Harvard's defense of 'diversity' lands before Supreme Court


Students walk through the famous gates of prestigious Harvard University, where a group of Asian students sued in 2014 over admissions standards that penalize them because of their race. The U.S. Supreme Court announced this week it will hear their appeal. 

Harvard's defense of 'diversity' lands before Supreme Court

The U.S. Supreme Court has agreed to hear an affirmative action case involving Harvard University, where a group of Asian students are demanding changes to admissions standards after learning the school penalizes them because of their race.

The case is Students for Fair Admissions Inc v. President & Fellows of Harvard College.

The high court announced Jan. 24 it will hear an appeal by Students to overturn Grutter v. Bollinger, a 2003 decision in which the court ruled 5-4 against a white student. That case began at the University of Michigan, where Barbara Grutter sued when she was denied admission in the name of a diverse student body.

The justices will also decide whether Harvard is violating Title VI of the Civil Rights Act by penalizing Asia-American applicants, engaging in racial balancing, overemphasizing race, and rejecting workable race-neutral alternatives.
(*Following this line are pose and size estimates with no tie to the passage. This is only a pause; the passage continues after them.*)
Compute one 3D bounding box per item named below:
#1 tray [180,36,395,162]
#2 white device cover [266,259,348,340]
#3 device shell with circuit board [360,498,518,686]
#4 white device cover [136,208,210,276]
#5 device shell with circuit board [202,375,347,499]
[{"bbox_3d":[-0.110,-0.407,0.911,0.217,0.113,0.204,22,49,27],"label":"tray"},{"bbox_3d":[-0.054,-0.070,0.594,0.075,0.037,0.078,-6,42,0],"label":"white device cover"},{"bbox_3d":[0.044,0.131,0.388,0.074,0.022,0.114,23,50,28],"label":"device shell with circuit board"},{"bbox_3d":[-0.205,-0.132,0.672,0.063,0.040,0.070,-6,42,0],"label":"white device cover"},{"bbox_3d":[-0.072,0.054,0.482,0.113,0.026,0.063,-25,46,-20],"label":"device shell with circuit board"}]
That case summary and its court history can be read here at scotusblog.com. 

Reacting to the Supreme Court taking up the Harvard case, Horace Cooper of Project 21 says the current nine-member court includes several justices who have a legal track record of opposing government-endorsed discrimination based on race.
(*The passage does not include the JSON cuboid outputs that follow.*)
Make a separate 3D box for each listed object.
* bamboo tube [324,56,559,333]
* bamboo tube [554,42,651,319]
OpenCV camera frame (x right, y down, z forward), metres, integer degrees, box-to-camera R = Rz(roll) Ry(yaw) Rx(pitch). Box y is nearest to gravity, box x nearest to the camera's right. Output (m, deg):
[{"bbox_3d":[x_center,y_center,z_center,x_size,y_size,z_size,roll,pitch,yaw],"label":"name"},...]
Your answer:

Cooper, Horace (Project 21) Cooper

“We have every reason to believe,” he tells American Family News, “that there are at least five ---- and as many as six --- justices who recognize that there is no special benefit to be had by magically manipulating the race of the students in the classroom.”

Cooper, who has taught constitutional law, has tracked the Supreme Court’s decisions on race-based admission over the years. There is a distinction to be made, he advises, over a school’s admissions department, or a corporation’s human resources department, that incorporate “affirmative action” in reviewing applicants but ultimately choose the most qualified applicant.

“The real issue here is not about that public affirmation,” he says, “but is instead lowering the standards so that you can guarantee certain people are either hired, or admitted, or receive some particular benefits."

Harvard, which is known worldwide as a prestigious Ivy League school, has an acceptance rate of 4%-5% annually. A majority of the student population is white, about 40%, followed by Asian students who compose 13% of the students on campus.

Approximately 45% of Harvard students come from just three states, Massachusetts, California, or New York.

Students for Fair Admissions filed suit against Harvard in 2014. A similar lawsuit was filed that same year against the University of North Carolina-Chapel Hill, a case the group lost on appeal but which the Supreme Court will also hear.

A federal judge ruled in favor of Harvard in 2019 in a controversial decision that admitted the university is openly discriminating against Asian applicants but also defended the practice as constitutional. In her ruling, Judge Allison Burroughs wrote that Asian students would pass white students in student population “if admissions decisions were made based solely on academic and extracurricular ratings."

An appeals court upheld Burrough’s decision in Nov. 2021, setting up the appeal to the U.S. Supreme Court.

Cooper says students who are qualified, and have worked hard in their academics, are being denied entry into a prestigious university based on their race.

“Minorities are interested, like everybody else, in all of the top-tier, high-caliber experiences that we Americans can have,” he says, “And when you lower the standard, what you do is you make it less-likely that the candidate in question will be able to do it in an excellent and exceptional manner."